SUPPLIED TEXT »
L-R: James Lamb, Giorgio Cesana, Olivier Vatel, Carlos Mazure.

SE: What happens as FD-SOI moves down to 12nm? Do we encounter some of the same problems as with finFETs?

Mazure: From a radiation hardness standpoint, FD-SOI is going to be better because that is tied to the amount of silicon volume. From an NBTI standpoint, there is no data showing FD-SOI transistors getting worse as they shrink.

Lamb: Some of that depends on how densely you’re going to package everything, though.

Mazure: There has been work done done at Leti showing FD-SOI down to at least 10nm, which corresponds to 7nm for the foundries. There is no indication that transistors degrade faster or bring up new problems. There are no surprises there.

SE: Where do you see new markets for FD-SOI?

Cesana: AI is one new application. You get out of the traditional MCU market where you have a von Neumann machine. You have something else, as well. But what you do with it it depends on the application.

Mazure: This is particularly important where you have an application at the edge.

Cesana: You can use this for how a big motor is running. So you put several sensors in there, taking vibration, speed, and so forth. At the end, you want more analysis inside. You cannot do that with an MCU. You need something else, which is based on deep learning. It cleans the signal, then sends it out to something else which does the full analysis.

SE: So basically you’re cleaning the data through pre-processing?

Cesana: Yes.

DATA SHOWN »
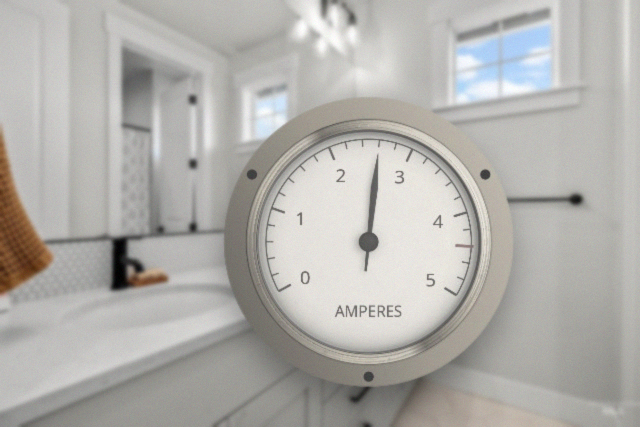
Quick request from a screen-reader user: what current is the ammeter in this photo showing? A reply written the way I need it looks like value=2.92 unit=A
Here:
--
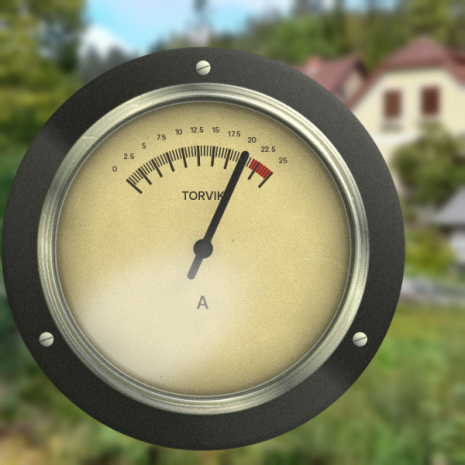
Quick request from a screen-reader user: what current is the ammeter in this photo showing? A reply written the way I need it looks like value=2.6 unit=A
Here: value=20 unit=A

ACTIVITY LIST »
[1] List every person named in the opening line of the FD-SOI interview, the line that gives names from left to right.
[2] Reproduce the FD-SOI interview word for word, everything from "Mazure: This is" down to "Cesana: Yes.".
The items play no part in this work.

ANSWERS FOR THIS EXERCISE »
[1] James Lamb, Giorgio Cesana, Olivier Vatel, Carlos Mazure

[2]
Mazure: This is particularly important where you have an application at the edge.

Cesana: You can use this for how a big motor is running. So you put several sensors in there, taking vibration, speed, and so forth. At the end, you want more analysis inside. You cannot do that with an MCU. You need something else, which is based on deep learning. It cleans the signal, then sends it out to something else which does the full analysis.

SE: So basically you’re cleaning the data through pre-processing?

Cesana: Yes.